Facebook’s status as a social media service rather than a broadband provider does not justify the Chairman’s raised eyebrow. As we explained in a previous column, broadband providers are First Amendment speakers just like websites, and would be fully in their right to exercise editorial discretion over their networks. That they have traditionally declined to interfere with content, choosing instead to operate as “dumb pipes,” does not cancel out this right, and is itself a form of editorial discretion. Nor do all Internet providers companies transmit data indiscriminately: companies like Jnet and Dnet block content on the basis of religious values, and now find their business models in peril.
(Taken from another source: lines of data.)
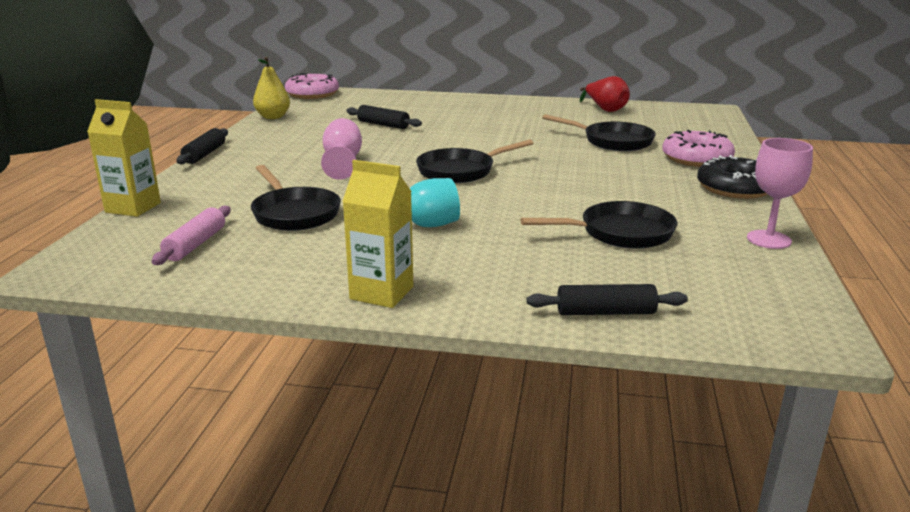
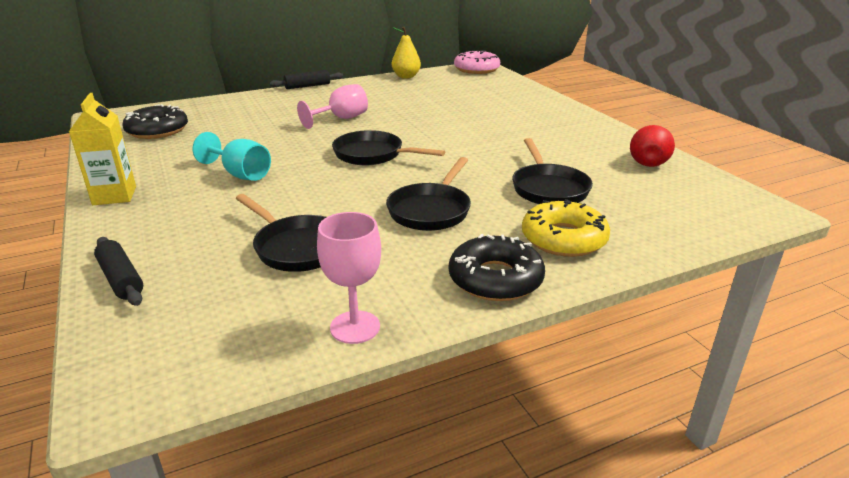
camera: 55 degrees right, 5 degrees up
(133, 207) = (200, 101): yellow carton -> none
(195, 244) = (157, 130): pink rolling pin -> black donut
(294, 213) = (229, 136): black pan -> black pan (431, 210)
(383, 125) = (443, 105): black rolling pin -> none
(696, 158) = (563, 239): pink donut -> yellow donut

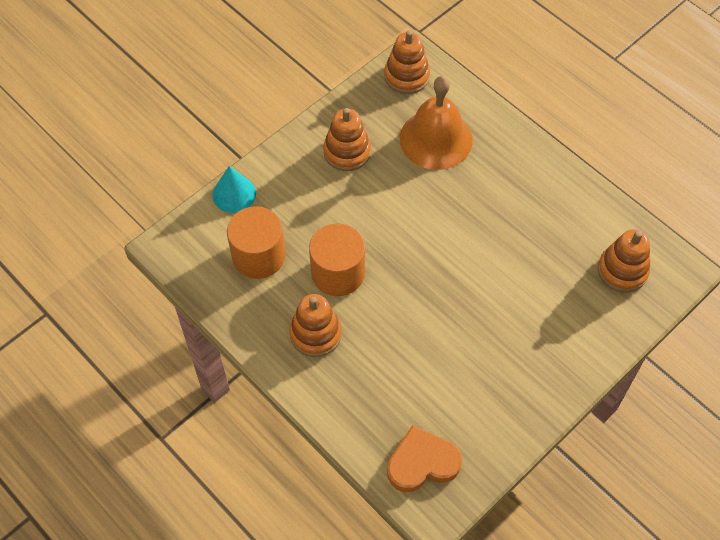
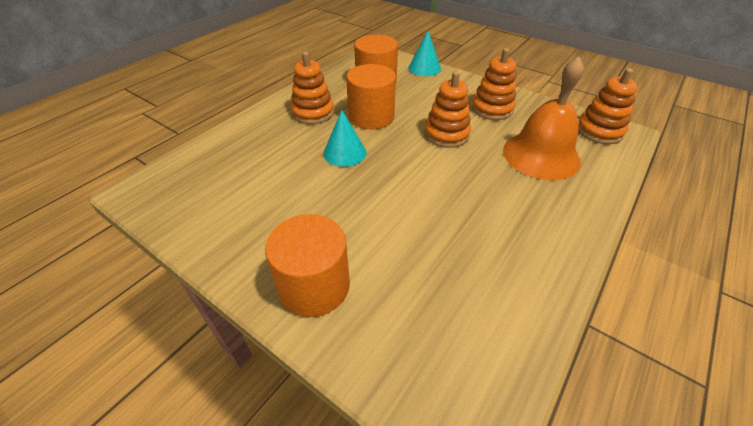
camera: 80 degrees right, 15 degrees down
(402, 308) = (344, 153): none -> turquoise cone
(422, 462) = (186, 179): orange heart -> none
(569, 347) = (314, 286): none -> orange cylinder
(622, 270) = (444, 342): orange stacking toy -> orange stacking toy (446, 134)

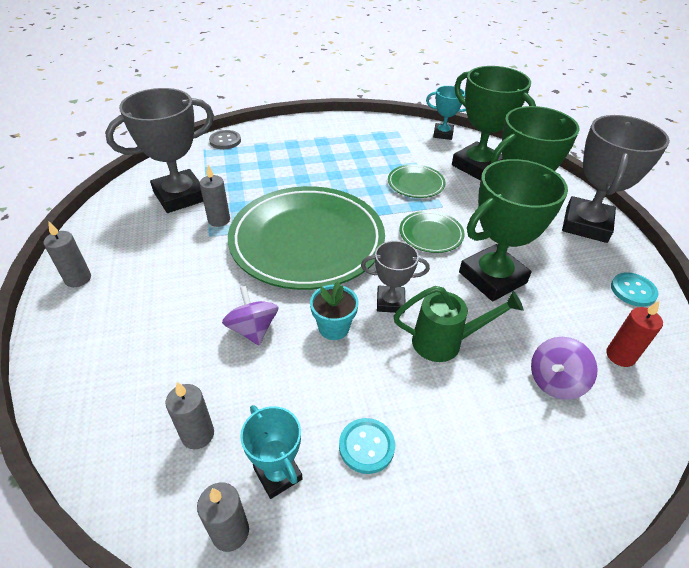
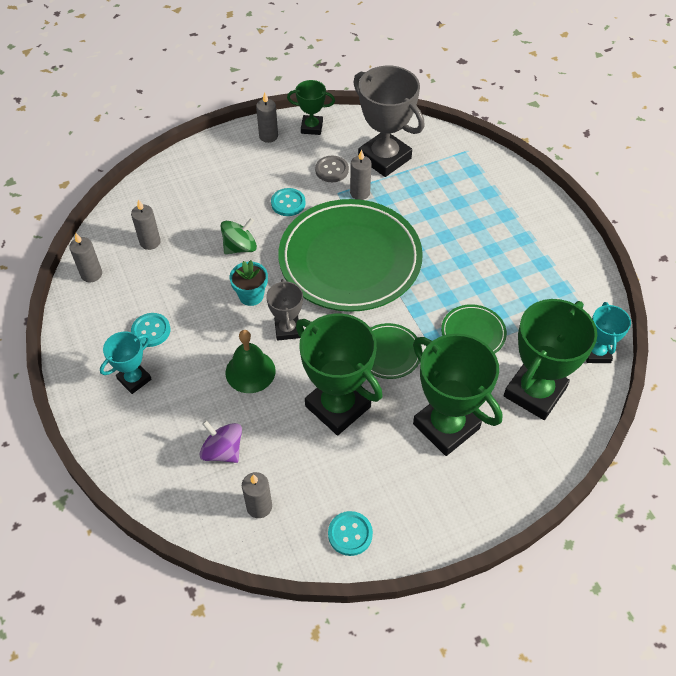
camera: 80 degrees right, 10 degrees up
(93, 240) = (311, 127): none -> green trophy
(203, 276) = (288, 203): none -> turquoise button
(225, 141) = (488, 162): grey button -> grey button (332, 170)
(253, 329) = (240, 247): purple spinning top -> green spinning top
(278, 474) = (127, 288): turquoise trophy -> turquoise trophy (134, 379)
(445, 342) = (250, 371): green watering can -> green bell
(586, 224) = (452, 502): grey trophy -> none
(620, 356) = (259, 506): red candle -> grey candle

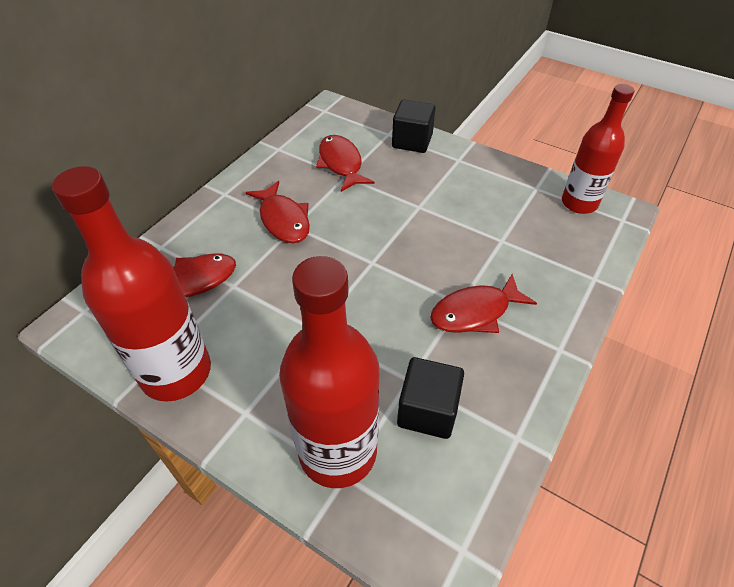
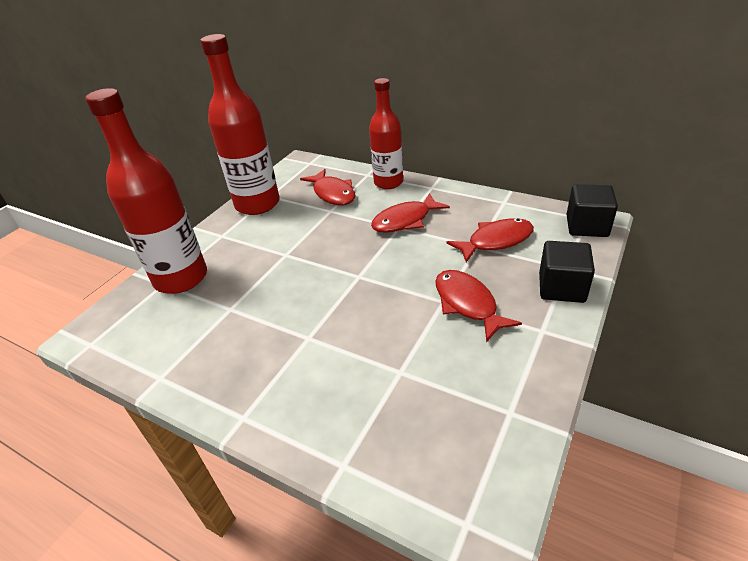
camera: 90 degrees right, 10 degrees down
(427, 410) = (199, 321): black cube -> black cube (587, 226)
(475, 312) = (296, 348): red fish -> red fish (467, 304)
(579, 203) = (491, 464): red bottle -> red bottle (388, 183)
The Commission must recognize that coercive network neutrality is in tension with the Chairman’s statements affirming websites’ rights to control their own content. By refusing to recognize the editorial rights of broadband companies, the FCC embroils itself in a constitutional problem reminiscent of the Fairness Doctrine, and wastes Internet providers’ valuable role in the fight against Internet radicalization.
We are encouraged by Chairman Wheeler’s commitment not to deprive Facebook of the right to police hateful content on its network. But beware, Mark Zuckerberg: Do not assume that the FCC will spare your company in the future. An FCC victory in the network neutrality challenge, currently under review by the DC Circuit, may embolden the FCC to pursue further regulations of Internet content. If broadband providers are mere dumb pipes, there is no reason to leave other conduits of speech, like search engines and social networks, unregulated.
Regulating broadband is a slippery slope. Chairman Wheeler’s recent statements on websites and social media are small consolation as long as the network neutrality rules remain in place. The FCC must recognize its own hypocrisy and preserve a strong and open Internet by leaving it alone.